Very handy, except that I always forget that it’s there!

• How can a squirrel run across a narrow little power line 30 feet above the ground without falling off, yet I feel queasy crossing the swinging bridge at Souris?

• You run into someone you know in a store, but you can’t for the life of you remember their name or where you know them from. It’s a terrible feeling. You start into a conversation hoping that it will come to you. It doesn’t. 

A variation on this is when you’re with someone else and the two of you run into someone you know/don’t remember and then you have to try and make introductions. Groan! 

• When you check into a hotel in the late afternoon, often the room will not be made up. But while you’re staying there, they always seem to come around to clean the room at 8 a.m.

• You come out of the mall loaded with parcels and can’t remember where your car is parked. Was it in the donkey section or the elephant? You start wandering aimlessly through the aisles feeling very dumb and very conspicuous. It’s part of the joy of shopping.

• You take the wrong pair of rubber boots from the cloakroom.

• It’s been awhile since you went to your favourite restaurant. You drive into the parking lot to discover that it has closed and there’s a “for lease” sign on the door.

• As a dutiful husband, you want to be with your wife in the delivery room for the birth of your child. When the big moment comes, you faint.

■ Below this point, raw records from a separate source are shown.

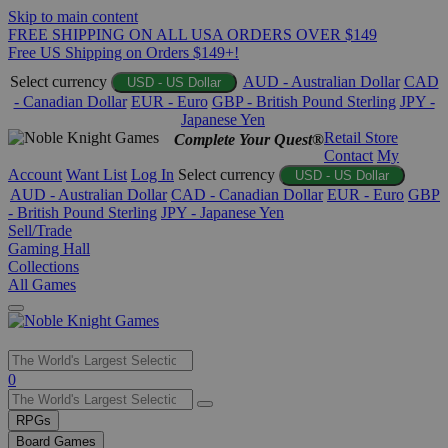
Skip to main content
FREE SHIPPING ON ALL USA ORDERS OVER $149
Free US Shipping on Orders $149+!
Select currency
AUD - Australian Dollar
CAD
USD - US Dollar
- Canadian Dollar
EUR - Euro
GBP - British Pound Sterling
JPY -
Japanese Yen
Retail Store
Complete Your Quest®
Contact
My
Account
Want List
Log In
Select currency
USD - US Dollar
AUD - Australian Dollar
CAD - Canadian Dollar
EUR - Euro
GBP
- British Pound Sterling
JPY - Japanese Yen
Sell/Trade
Gaming Hall
Collections
All Games
Use
0
the
up
RPGs
and
Board Games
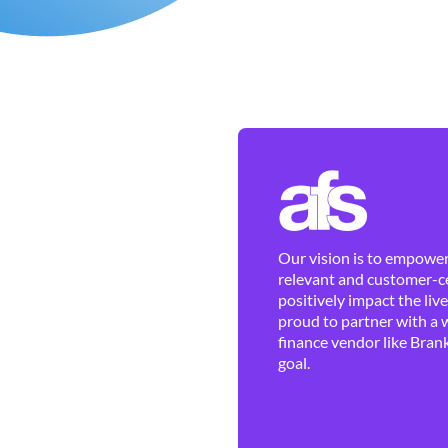
Our vision is to empower 
relevant and customer-ce
positively impact the liv
proud to partner with a 
finance vendor like Brank
goal.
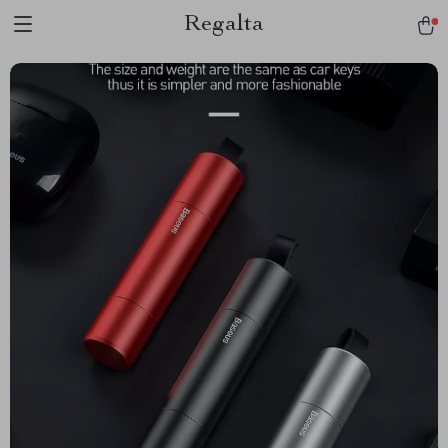
Regalta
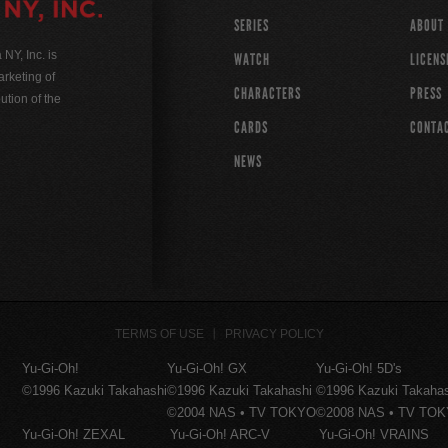
SERIES
ABOUT
Y, Inc. is
WATCH
LICENS
rketing of
CHARACTERS
PRESS
ution of the
CARDS
CONTA
NEWS
TERMS OF USE
PRIVACY POLICY
Yu-Gi-Oh!
Yu-Gi-Oh! GX
Yu-Gi-Oh! 5D's
©1996 Kazuki Takahashi
©1996 Kazuki Takahashi
©1996 Kazuki Takaha
©2004 NAS • TV TOKYO
©2008 NAS • TV TO
Yu-Gi-Oh! ZEXAL
Yu-Gi-Oh! ARC-V
Yu-Gi-Oh! VRAINS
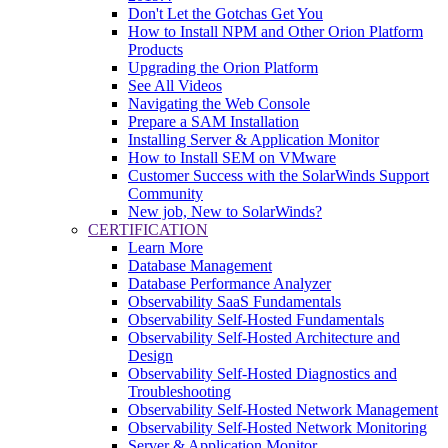
Don't Let the Gotchas Get You
How to Install NPM and Other Orion Platform
Products
Upgrading the Orion Platform
See All Videos
Navigating the Web Console
Prepare a SAM Installation
Installing Server & Application Monitor
How to Install SEM on VMware
Customer Success with the SolarWinds Support
Community
New job, New to SolarWinds?
CERTIFICATION
Learn More
Database Management
Database Performance Analyzer
Observability SaaS Fundamentals
Observability Self-Hosted Fundamentals
Observability Self-Hosted Architecture and
Design
Observability Self-Hosted Diagnostics and
Troubleshooting
Observability Self-Hosted Network Management
Observability Self-Hosted Network Monitoring
Server & Application Monitor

• On a road trip, you are sure you have enough gas to get to the next town. As it turns out, you’re right. But the next town doesn’t have a gas station. You figure you still have enough gas until the next town. Wrong.

• You send your seven-year-old son out onto the hockey ice with his skate-guards on. The other fathers are very amused.

• That annoying sound the stove buzzer makes drives you crazy.

• The thing you’re looking for in the fridge is always way at the back and you knock over three things to get to it. Two of them are always liquid with no lids.

• After a raise in salary, you find that your actual take-home pay is less than it was before the increase. Aren’t “deductions” wonderful?

• Kids always come down with mumps, chicken pox or some other communicable disease on the day before the family is leaving on vacation.

• While you’re watering the house plants, you will pour more water on the furniture and carpet than into the plant containers.